>> Begin DATA EXTRACT
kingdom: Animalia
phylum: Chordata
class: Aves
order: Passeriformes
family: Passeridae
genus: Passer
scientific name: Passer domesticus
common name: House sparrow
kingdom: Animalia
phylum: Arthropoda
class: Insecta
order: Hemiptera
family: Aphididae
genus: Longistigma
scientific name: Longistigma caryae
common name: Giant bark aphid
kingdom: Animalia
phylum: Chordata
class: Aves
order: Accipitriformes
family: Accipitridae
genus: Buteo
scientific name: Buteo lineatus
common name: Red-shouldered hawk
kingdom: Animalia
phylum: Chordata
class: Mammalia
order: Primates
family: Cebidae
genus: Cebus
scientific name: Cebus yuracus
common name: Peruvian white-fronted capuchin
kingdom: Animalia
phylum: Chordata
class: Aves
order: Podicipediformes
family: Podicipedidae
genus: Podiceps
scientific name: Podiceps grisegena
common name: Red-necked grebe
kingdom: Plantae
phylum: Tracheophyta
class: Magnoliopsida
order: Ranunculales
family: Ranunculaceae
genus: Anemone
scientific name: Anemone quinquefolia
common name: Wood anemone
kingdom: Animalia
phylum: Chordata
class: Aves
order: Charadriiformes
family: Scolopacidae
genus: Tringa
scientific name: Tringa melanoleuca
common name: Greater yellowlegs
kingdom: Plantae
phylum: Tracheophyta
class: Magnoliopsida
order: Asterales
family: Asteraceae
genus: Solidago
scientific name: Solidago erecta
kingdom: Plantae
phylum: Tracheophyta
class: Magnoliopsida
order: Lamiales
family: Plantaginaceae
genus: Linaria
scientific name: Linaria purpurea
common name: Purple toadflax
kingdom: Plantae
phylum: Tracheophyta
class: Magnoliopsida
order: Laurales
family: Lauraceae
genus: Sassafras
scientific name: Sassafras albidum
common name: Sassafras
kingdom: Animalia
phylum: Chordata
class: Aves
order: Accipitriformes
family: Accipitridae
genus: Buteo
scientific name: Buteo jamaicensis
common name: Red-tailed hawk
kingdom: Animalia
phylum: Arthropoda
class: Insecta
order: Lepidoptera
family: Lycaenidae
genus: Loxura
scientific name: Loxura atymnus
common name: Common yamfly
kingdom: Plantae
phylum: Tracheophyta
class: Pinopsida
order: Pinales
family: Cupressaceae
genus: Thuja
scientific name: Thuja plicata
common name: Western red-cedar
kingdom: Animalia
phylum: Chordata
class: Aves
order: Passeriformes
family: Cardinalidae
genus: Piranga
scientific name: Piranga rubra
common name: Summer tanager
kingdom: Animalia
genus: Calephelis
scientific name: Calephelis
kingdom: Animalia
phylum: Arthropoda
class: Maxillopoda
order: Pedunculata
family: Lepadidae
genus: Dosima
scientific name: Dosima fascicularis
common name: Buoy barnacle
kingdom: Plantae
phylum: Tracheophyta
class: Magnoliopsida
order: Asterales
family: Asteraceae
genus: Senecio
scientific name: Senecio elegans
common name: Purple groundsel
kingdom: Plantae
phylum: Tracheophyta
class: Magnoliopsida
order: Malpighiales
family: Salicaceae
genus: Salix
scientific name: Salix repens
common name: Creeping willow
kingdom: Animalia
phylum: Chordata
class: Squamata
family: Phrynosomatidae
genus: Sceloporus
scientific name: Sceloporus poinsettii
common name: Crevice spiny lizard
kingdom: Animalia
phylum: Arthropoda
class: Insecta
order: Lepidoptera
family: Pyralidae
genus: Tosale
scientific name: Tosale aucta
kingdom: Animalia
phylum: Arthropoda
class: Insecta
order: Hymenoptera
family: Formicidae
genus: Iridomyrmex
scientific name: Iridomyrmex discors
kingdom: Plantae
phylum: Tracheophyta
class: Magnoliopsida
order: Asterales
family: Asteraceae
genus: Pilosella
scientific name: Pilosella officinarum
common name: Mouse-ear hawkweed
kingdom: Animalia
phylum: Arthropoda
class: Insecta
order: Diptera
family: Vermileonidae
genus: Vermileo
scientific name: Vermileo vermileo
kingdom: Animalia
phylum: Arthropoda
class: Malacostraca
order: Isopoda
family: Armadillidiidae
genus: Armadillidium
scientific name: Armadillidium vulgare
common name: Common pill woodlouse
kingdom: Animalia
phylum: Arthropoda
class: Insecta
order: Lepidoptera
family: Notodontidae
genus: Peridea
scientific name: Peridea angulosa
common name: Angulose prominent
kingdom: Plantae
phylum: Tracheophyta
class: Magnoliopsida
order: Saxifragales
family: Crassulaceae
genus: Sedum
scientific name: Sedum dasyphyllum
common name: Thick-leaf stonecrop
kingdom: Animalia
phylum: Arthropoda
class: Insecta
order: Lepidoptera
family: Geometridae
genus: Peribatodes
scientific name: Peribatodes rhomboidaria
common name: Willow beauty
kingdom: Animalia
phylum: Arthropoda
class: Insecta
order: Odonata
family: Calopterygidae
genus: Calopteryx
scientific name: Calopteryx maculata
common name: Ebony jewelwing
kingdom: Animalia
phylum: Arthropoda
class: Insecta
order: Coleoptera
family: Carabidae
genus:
>> End DATA EXTRACT
§ **EXERCISE PROMPT**
Rewrite the records above, replacing each "common name" with "vernacular name" and leaving everything else unchanged.

§ **SOLUTION**
kingdom: Animalia
phylum: Chordata
class: Aves
order: Passeriformes
family: Passeridae
genus: Passer
scientific name: Passer domesticus
vernacular name: House sparrow
kingdom: Animalia
phylum: Arthropoda
class: Insecta
order: Hemiptera
family: Aphididae
genus: Longistigma
scientific name: Longistigma caryae
vernacular name: Giant bark aphid
kingdom: Animalia
phylum: Chordata
class: Aves
order: Accipitriformes
family: Accipitridae
genus: Buteo
scientific name: Buteo lineatus
vernacular name: Red-shouldered hawk
kingdom: Animalia
phylum: Chordata
class: Mammalia
order: Primates
family: Cebidae
genus: Cebus
scientific name: Cebus yuracus
vernacular name: Peruvian white-fronted capuchin
kingdom: Animalia
phylum: Chordata
class: Aves
order: Podicipediformes
family: Podicipedidae
genus: Podiceps
scientific name: Podiceps grisegena
vernacular name: Red-necked grebe
kingdom: Plantae
phylum: Tracheophyta
class: Magnoliopsida
order: Ranunculales
family: Ranunculaceae
genus: Anemone
scientific name: Anemone quinquefolia
vernacular name: Wood anemone
kingdom: Animalia
phylum: Chordata
class: Aves
order: Charadriiformes
family: Scolopacidae
genus: Tringa
scientific name: Tringa melanoleuca
vernacular name: Greater yellowlegs
kingdom: Plantae
phylum: Tracheophyta
class: Magnoliopsida
order: Asterales
family: Asteraceae
genus: Solidago
scientific name: Solidago erecta
kingdom: Plantae
phylum: Tracheophyta
class: Magnoliopsida
order: Lamiales
family: Plantaginaceae
genus: Linaria
scientific name: Linaria purpurea
vernacular name: Purple toadflax
kingdom: Plantae
phylum: Tracheophyta
class: Magnoliopsida
order: Laurales
family: Lauraceae
genus: Sassafras
scientific name: Sassafras albidum
vernacular name: Sassafras
kingdom: Animalia
phylum: Chordata
class: Aves
order: Accipitriformes
family: Accipitridae
genus: Buteo
scientific name: Buteo jamaicensis
vernacular name: Red-tailed hawk
kingdom: Animalia
phylum: Arthropoda
class: Insecta
order: Lepidoptera
family: Lycaenidae
genus: Loxura
scientific name: Loxura atymnus
vernacular name: Common yamfly
kingdom: Plantae
phylum: Tracheophyta
class: Pinopsida
order: Pinales
family: Cupressaceae
genus: Thuja
scientific name: Thuja plicata
vernacular name: Western red-cedar
kingdom: Animalia
phylum: Chordata
class: Aves
order: Passeriformes
family: Cardinalidae
genus: Piranga
scientific name: Piranga rubra
vernacular name: Summer tanager
kingdom: Animalia
genus: Calephelis
scientific name: Calephelis
kingdom: Animalia
phylum: Arthropoda
class: Maxillopoda
order: Pedunculata
family: Lepadidae
genus: Dosima
scientific name: Dosima fascicularis
vernacular name: Buoy barnacle
kingdom: Plantae
phylum: Tracheophyta
class: Magnoliopsida
order: Asterales
family: Asteraceae
genus: Senecio
scientific name: Senecio elegans
vernacular name: Purple groundsel
kingdom: Plantae
phylum: Tracheophyta
class: Magnoliopsida
order: Malpighiales
family: Salicaceae
genus: Salix
scientific name: Salix repens
vernacular name: Creeping willow
kingdom: Animalia
phylum: Chordata
class: Squamata
family: Phrynosomatidae
genus: Sceloporus
scientific name: Sceloporus poinsettii
vernacular name: Crevice spiny lizard
kingdom: Animalia
phylum: Arthropoda
class: Insecta
order: Lepidoptera
family: Pyralidae
genus: Tosale
scientific name: Tosale aucta
kingdom: Animalia
phylum: Arthropoda
class: Insecta
order: Hymenoptera
family: Formicidae
genus: Iridomyrmex
scientific name: Iridomyrmex discors
kingdom: Plantae
phylum: Tracheophyta
class: Magnoliopsida
order: Asterales
family: Asteraceae
genus: Pilosella
scientific name: Pilosella officinarum
vernacular name: Mouse-ear hawkweed
kingdom: Animalia
phylum: Arthropoda
class: Insecta
order: Diptera
family: Vermileonidae
genus: Vermileo
scientific name: Vermileo vermileo
kingdom: Animalia
phylum: Arthropoda
class: Malacostraca
order: Isopoda
family: Armadillidiidae
genus: Armadillidium
scientific name: Armadillidium vulgare
vernacular name: Common pill woodlouse
kingdom: Animalia
phylum: Arthropoda
class: Insecta
order: Lepidoptera
family: Notodontidae
genus: Peridea
scientific name: Peridea angulosa
vernacular name: Angulose prominent
kingdom: Plantae
phylum: Tracheophyta
class: Magnoliopsida
order: Saxifragales
family: Crassulaceae
genus: Sedum
scientific name: Sedum dasyphyllum
vernacular name: Thick-leaf stonecrop
kingdom: Animalia
phylum: Arthropoda
class: Insecta
order: Lepidoptera
family: Geometridae
genus: Peribatodes
scientific name: Peribatodes rhomboidaria
vernacular name: Willow beauty
kingdom: Animalia
phylum: Arthropoda
class: Insecta
order: Odonata
family: Calopterygidae
genus: Calopteryx
scientific name: Calopteryx maculata
vernacular name: Ebony jewelwing
kingdom: Animalia
phylum: Arthropoda
class: Insecta
order: Coleoptera
family: Carabidae
genus:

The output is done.